Hinds v. Lynch, 790 F.3d 259, 266 (1st Cir. 2015).
We have held similarly, also post-Padilla. In Eid v. Thompson, 740 F.3d 118, 121 (3d Cir. 2014), Eid underwent removal proceedings and his citizen spouse filed a Petition for Alien Relative, which the BIA denied. Eid challenged the denial under, among other things, the Eighth Amendment, but we concluded that “removal cannot violate the Eighth Amendment because it is not a criminal punishment.” Id. at 126. Sunday does not distinguish this case, except to highlight that there was no final removal order at issue in Eid. That, however, is irrelevant. See id. at 125–26 (“Even accepting the Eids' contention that the denial of the Petition would necessarily result in removal, we are unpersuaded [by the Eighth Amendment argument].”).
Because both the Supreme Court and this Court have made clear that removal is not a punishment, Sunday's Eighth Amendment claim fails.
Other Courts of Appeals agree with our conclusion. See,e.g., Hinds, 790 F.3d at 261 (holding that removal is not punishment and that the Eighth Amendment is inapplicable); Elia v. Gonzales, 431 F.3d 268, 276 (6th Cir. 2005) (same); Cadet v. Bulger, 377 F.3d 1173, 1196 (11th Cir. 2004) (same); Flores–Leon v. I.N.S., 272 F.3d 433, 440 (7th Cir. 2001) (same); Briseno v. I.N.S., 192 F.3d 1320, 1323 (9th Cir. 1999) (same); Santelises v. I.N.S., 491 F.2d 1254, 1255 (2d Cir. 1974) (same).

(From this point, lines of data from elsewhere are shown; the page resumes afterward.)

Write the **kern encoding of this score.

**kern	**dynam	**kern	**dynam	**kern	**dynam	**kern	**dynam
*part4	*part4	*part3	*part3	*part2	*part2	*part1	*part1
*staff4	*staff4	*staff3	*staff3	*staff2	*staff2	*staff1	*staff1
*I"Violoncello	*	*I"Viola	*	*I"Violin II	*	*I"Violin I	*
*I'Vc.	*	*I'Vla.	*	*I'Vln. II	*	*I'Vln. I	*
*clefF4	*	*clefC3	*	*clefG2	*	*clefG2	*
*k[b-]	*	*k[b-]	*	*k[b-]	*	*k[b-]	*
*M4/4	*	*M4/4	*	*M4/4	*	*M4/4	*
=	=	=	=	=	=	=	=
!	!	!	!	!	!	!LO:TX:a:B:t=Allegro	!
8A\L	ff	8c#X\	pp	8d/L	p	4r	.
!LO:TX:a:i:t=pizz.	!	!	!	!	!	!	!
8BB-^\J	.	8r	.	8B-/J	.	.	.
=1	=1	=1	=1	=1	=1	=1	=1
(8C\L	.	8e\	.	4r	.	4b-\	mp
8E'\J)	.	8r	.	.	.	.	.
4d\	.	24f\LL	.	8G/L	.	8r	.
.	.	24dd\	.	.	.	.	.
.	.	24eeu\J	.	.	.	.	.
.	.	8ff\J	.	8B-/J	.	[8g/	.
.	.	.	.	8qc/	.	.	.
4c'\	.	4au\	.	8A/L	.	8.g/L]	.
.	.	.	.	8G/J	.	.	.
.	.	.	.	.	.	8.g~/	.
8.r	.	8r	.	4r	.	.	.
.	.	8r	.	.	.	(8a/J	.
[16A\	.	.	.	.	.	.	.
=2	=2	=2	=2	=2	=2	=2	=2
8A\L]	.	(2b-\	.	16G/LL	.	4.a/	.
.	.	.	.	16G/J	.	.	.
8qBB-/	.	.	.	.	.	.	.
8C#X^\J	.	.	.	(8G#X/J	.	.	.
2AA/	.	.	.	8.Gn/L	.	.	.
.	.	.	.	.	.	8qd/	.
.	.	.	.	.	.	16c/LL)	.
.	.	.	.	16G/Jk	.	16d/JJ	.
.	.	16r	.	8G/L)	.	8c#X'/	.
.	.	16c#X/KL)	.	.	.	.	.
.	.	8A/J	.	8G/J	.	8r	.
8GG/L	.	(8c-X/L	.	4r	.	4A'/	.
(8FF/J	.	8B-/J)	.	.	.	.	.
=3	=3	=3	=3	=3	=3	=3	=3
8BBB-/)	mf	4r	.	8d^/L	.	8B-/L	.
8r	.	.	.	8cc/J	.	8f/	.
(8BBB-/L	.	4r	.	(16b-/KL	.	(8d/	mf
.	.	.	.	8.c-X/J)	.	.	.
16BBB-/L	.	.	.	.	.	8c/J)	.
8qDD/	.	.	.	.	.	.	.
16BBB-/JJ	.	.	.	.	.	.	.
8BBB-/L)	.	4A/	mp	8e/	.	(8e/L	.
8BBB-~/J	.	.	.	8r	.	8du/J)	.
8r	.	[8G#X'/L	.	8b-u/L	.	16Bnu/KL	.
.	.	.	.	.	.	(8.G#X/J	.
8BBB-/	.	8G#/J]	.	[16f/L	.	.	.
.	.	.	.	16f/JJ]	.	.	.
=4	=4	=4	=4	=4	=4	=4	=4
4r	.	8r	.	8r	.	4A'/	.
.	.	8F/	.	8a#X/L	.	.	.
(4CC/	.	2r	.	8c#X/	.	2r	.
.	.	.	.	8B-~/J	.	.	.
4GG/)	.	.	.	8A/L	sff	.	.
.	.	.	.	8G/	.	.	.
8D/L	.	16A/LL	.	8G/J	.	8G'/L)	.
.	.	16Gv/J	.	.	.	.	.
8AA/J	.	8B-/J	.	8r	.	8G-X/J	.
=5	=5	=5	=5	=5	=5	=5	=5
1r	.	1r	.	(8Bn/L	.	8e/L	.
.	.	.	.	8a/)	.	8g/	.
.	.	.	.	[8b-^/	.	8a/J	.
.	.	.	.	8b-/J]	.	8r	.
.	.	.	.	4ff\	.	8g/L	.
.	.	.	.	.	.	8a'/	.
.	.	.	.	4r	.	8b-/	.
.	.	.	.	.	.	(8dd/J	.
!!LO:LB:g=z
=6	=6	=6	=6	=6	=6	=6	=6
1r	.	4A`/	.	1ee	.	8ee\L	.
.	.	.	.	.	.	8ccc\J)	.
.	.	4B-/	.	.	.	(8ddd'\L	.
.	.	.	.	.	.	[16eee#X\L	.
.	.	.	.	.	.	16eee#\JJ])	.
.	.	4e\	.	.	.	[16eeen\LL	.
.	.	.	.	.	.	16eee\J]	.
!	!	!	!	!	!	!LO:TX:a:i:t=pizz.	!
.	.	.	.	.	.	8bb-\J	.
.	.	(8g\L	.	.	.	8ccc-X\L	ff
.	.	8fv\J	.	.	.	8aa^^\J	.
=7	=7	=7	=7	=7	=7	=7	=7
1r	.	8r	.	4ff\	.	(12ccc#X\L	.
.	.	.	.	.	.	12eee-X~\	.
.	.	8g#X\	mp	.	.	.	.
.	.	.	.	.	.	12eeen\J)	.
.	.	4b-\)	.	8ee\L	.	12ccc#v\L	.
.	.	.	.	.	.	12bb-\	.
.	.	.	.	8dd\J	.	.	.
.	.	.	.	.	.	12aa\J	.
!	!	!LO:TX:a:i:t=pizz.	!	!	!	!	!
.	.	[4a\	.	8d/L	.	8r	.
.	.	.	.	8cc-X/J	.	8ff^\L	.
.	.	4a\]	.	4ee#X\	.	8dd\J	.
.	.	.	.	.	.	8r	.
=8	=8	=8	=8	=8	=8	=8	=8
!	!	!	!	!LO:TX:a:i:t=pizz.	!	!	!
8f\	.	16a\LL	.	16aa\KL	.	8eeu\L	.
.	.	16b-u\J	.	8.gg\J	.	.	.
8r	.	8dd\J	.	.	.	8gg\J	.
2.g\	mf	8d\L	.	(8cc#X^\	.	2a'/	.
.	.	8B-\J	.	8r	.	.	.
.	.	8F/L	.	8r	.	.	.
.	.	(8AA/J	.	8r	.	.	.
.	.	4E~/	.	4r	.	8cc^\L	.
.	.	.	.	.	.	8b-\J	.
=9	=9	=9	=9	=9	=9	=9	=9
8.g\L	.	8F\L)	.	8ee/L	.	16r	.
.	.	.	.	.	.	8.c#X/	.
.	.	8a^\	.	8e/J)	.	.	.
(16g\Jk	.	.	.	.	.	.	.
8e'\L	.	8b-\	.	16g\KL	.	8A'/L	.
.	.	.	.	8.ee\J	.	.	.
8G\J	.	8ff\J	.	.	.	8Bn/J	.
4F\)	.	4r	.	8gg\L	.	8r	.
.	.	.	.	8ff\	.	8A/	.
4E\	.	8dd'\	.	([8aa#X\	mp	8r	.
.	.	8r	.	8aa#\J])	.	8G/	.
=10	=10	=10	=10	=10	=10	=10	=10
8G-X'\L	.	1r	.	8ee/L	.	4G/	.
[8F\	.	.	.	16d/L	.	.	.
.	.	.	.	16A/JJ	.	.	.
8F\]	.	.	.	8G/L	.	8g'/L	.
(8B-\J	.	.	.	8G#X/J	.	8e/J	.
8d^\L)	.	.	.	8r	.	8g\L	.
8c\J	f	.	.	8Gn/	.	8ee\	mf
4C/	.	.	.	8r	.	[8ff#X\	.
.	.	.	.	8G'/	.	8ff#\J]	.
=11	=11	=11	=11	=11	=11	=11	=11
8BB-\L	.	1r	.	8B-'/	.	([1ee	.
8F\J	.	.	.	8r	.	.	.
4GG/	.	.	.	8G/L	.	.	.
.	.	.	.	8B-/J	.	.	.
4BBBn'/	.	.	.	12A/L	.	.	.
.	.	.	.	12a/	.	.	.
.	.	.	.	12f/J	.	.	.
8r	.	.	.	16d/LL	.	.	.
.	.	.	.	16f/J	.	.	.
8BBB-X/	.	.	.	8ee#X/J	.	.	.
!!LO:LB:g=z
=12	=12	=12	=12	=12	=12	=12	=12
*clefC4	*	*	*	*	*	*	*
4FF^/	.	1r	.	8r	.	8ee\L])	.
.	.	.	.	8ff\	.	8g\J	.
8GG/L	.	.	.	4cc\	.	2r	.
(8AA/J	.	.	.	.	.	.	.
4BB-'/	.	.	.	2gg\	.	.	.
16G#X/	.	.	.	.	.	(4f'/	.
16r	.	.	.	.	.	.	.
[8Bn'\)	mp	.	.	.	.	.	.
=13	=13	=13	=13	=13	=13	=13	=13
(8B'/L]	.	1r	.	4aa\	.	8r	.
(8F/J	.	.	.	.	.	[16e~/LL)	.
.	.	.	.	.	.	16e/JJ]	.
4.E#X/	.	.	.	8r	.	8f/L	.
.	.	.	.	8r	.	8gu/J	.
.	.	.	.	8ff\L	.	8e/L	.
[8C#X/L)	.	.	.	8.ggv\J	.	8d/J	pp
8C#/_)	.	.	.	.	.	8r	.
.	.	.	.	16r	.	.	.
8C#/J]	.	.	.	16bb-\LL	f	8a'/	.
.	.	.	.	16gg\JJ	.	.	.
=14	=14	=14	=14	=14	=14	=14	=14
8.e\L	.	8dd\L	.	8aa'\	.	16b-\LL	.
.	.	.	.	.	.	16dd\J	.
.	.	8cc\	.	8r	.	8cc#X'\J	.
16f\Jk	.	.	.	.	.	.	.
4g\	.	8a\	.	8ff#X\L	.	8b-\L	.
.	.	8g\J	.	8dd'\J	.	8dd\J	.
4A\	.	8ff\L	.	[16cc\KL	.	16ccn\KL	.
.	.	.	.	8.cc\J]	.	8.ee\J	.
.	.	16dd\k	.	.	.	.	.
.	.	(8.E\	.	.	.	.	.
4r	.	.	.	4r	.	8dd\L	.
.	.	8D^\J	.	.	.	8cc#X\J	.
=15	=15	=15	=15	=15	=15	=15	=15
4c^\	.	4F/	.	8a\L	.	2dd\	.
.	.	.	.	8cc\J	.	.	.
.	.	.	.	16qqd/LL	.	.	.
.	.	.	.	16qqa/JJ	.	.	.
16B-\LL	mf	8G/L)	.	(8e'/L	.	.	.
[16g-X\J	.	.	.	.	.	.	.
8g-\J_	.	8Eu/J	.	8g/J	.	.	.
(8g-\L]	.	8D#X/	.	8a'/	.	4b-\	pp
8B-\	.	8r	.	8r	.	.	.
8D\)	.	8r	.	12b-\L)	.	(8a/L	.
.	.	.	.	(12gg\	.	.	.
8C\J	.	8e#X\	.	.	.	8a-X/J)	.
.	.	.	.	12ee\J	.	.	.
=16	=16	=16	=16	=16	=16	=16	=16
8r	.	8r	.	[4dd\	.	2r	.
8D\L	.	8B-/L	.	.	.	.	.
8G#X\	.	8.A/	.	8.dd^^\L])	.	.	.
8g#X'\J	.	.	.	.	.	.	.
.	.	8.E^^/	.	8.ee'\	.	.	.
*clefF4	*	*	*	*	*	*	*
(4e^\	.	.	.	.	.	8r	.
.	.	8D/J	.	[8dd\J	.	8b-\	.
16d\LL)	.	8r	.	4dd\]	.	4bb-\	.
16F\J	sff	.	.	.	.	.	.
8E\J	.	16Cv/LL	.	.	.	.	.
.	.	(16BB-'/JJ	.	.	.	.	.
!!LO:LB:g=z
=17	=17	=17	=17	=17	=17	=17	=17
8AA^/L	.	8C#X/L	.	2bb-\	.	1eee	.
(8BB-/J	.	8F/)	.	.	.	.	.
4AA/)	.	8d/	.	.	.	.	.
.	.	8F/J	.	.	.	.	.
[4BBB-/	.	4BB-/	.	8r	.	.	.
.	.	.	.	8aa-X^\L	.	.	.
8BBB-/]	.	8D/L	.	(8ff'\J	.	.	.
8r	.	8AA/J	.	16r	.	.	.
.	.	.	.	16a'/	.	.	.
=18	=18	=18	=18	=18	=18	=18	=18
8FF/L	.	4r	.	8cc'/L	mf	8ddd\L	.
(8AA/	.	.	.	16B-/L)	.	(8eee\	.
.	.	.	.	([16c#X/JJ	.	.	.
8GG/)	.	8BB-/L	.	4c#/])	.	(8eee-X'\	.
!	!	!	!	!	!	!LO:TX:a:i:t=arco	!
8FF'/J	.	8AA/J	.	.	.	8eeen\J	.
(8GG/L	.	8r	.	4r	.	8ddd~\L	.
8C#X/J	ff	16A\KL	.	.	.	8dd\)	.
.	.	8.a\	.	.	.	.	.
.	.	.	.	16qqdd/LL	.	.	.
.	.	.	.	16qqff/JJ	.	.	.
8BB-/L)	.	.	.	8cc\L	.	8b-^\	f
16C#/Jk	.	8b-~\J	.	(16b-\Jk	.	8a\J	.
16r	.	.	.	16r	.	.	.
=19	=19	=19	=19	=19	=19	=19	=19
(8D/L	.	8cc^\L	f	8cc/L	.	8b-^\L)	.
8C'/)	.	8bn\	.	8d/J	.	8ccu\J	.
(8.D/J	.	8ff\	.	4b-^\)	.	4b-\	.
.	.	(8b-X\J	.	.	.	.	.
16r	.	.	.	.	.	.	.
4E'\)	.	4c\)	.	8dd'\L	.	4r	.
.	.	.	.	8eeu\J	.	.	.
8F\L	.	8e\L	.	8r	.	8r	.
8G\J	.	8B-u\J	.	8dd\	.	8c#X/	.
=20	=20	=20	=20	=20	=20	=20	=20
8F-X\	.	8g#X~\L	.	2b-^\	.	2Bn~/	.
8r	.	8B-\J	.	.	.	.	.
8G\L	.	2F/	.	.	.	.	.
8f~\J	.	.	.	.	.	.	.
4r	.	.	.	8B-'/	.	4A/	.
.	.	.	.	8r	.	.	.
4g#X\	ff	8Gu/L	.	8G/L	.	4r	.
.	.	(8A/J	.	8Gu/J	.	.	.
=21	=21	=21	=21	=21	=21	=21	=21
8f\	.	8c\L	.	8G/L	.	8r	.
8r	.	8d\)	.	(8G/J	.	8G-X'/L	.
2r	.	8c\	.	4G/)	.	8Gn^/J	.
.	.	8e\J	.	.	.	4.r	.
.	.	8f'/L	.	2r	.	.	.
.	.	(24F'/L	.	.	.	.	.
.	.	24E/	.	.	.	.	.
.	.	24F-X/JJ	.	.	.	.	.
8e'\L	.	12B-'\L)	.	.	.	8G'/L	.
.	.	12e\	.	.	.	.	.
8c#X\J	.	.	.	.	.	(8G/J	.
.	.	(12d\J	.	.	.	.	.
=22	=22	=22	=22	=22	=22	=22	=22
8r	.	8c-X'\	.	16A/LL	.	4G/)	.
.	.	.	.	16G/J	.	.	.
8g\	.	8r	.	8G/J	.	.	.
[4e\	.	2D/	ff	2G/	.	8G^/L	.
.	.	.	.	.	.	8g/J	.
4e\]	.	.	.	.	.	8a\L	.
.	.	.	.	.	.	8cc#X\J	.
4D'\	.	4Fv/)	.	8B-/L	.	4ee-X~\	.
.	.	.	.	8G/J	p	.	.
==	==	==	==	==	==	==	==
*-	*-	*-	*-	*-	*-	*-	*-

Sunday's argument under the Fifth Amendment for “substantive limits on penalties or punishments” like removal, Sunday Br. 37, lacks merit for the same reason. See State Farm, 538 U.S. at 417, 123 S.Ct. 1513 (holding that Fifth Amendment limits excessive civil punitive damages awards, which “serve the same purposes as criminal penalties” (emphasis added)). Nor has Sunday cited, and we are not aware of, any case extending the Supreme Court's analysis in State Farm to removal proceedings. That is unsurprising given that due process limitations on punitive damages awards are motivated by the notion “that a person receive fair notice not only of the conduct that will subject him to punishment, but also of the severity of the penalty.” BMW of N. Am., Inc. v. Gore, 517 U.S. 559, 574, 116 S.Ct. 1589, 134 L.Ed.2d 809 (1996). Removal, of course, is a binary determination—its severity does not vary like that of a damages award. We hold that Sunday's Fifth Amendment rights were not violated.
IV.
The Immigration and Nationality Act does not grant the Attorney General the authority to issue Sunday a waiver of inadmissibility. Nor does Sunday's removal constitute unconstitutionally disproportionate punishment. We will deny Sunday's petition.